EXERCISE 1 ->
Answer these from the summary of "The Heart's Desire":
(a) What weapon does Michonne use to cut through the zombies?
(b) What does Rick use to cut off Allen's leg?
(c) Which inmate chooses to stay with Rick's people?
EXERCISE 2 -> Translate this sentence from the summary of "The Heart's Desire" into Spanish: "Otis returns from a supply run with a woman who saved him during a small skirmish."
EXERCISE 3 -> Carry on the summary of "The Heart's Desire" past its final line.

The Walking Dead, “The Heart’s Desire”
After a glimpse of a new survivor, the action picks up immediately where Safety Behind Bars left off. Dexter, the leader of the convicts who were hiding in the prison when Rick discovered it, has had enough is forcing the police officer and his crew out. Patricia, angered at Rick for allowing Hershel to feed Thomas to zombies, aided Dexter in securing weapons under the pretense that they wouldn’t be harmed. Thanks to Dexter’s carelessness, the standoff is interrupted by a herd of zombies that escaped the bowels of the prison. During the firefight, Rick sees the chaos and confusion as an opportunity to shoot Dexter. Dexter’s confidant decides to flee after things settle down while the last inmate, Axel, sees the good in Rick’s people and decides to stay.
Otis returns from a supply run with a woman who saved him during a small skirmish. Named Michonne, she is a very cold, quiet and reserved woman who leads two zombies on a chain with their limbs and jaws removed. She shows extreme skill with a katana, swiftly cutting through swathes of zombies to save Otis.
With things calming down, Rick, Tyreese, Allen and Dale move deeper into the prison. Allen is bitten on the leg and in an attempt to stop the infection, Rick cuts off his leg with an axe before Hershel steps in to care for him. While everyone is on edge, Michonne has a brief sexual encounter with Tyreese that Carol witnesses. Despondent, she breaks off their relationship and attempts to commit suicide. Rick delivers the news to Tyreese, who he sees fooling around with Michonne. The two men get into a savage fistfight, calling each other out over the kills each has made since their initial meeting and the fight is interrupted with news that Allen has died of his wounds. The Heart’s Desire ends with Rick’s impassioned speech about how this new world is here to stay, no one is coming for help and it is up to everyone to protect what is theirs.
Adults: Rick, Lori, Allen, Donna, Carol, Shane, Jim, Andrea, Amy, Glenn, Dale, Tyreese, Julie, Chris, Hershel, Billy, Maggie, Otis, Patricia, Axel, Michonne.

(Dataset entries)
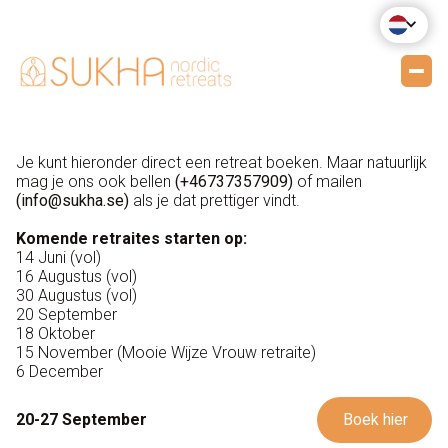
Je kunt hieronder direct een retreat boeken. Maar natuurlijk
mag je ons ook bellen
(+46737357909)
of mailen
(info@sukha.se)
als je dat prettiger vindt.
Komende retraites starten op:
14 Juni (vol)
16 Augustus (vol)
30 Augustus (vol)
20 September
18 Oktober
15 November (Mooie Wijze Vrouw retraite)
6 December
Boek hier
20-27 September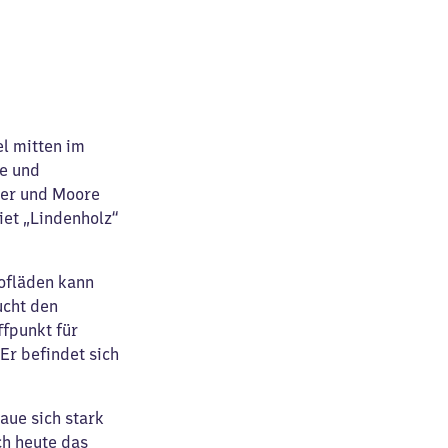
el mitten im
he und
ser und Moore
et „Lindenholz“
Hofläden kann
ucht den
ffpunkt für
Er befindet sich
aue sich stark
ch heute das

EXPECTED ANSWER 1 ->
(a) A katana.
(b) An axe.
(c) Axel.

EXPECTED ANSWER 2 -> Otis regresa de una salida en busca de suministros con una mujer que lo salvó durante una pequeña escaramuza.

EXPECTED ANSWER 3 ->
Children: Carl, Sophia, Billy, Ben
I’ll get this out of the way first: I love Michonne. Granted, her entrance seems to be a bit out of place, a lone woman carrying a samurai sword with two zombies in tow, but she quickly establishes herself as potentially the best characters in the series. Cold, quiet and calculating, she isn’t afraid of getting what she wants. However, we see the problem of Rick’s willingness to incorporate more survivors into the group, as her advances towards Tyreese quickly causes destructive ripples in his group dynamic. Carol nearly kills herself over Tyreese’s infidelity and there are those, especially Andrea, who don’t take kindly to her presence. Michonne also ends up being the source of a violent fist fight between Rick and Tyreese, who use it as an opportunity to release their pent up aggression.
One of the more significant moments in this volume is Rick’s shooting of Dexter. Territorial Rick comes out again, as he kills the man who threatened his people out of the prison. Was Rick justified in what he did? This is the great things about The Walking Dead: there are no clear rights and wrongs in the story. Killing Dexter allows Rick to secure the prison as his own at the expense of his sense of justice, especially since he did it so soon after his high and mighty moralistic speech killing people. This begs the question, is Rick a good leader?
With so many characters getting hurt and beaten up, Adlard had his work cut out for him. Half of the time, Rick always seems to be covered in bandages: his hand was banged up from beating Thomas and after the fight with Tyreese, he’s got patches all over his face and arms. There seems to be less of a focus on the Frank Miller-style black and white panels, which is nice as my critiques of Adlard’s work is that he seems to rely too much shadows. I suppose it fits the location, a large prison building with barely any light due to the lack of electricity, but it sometimes gets to be a bit much.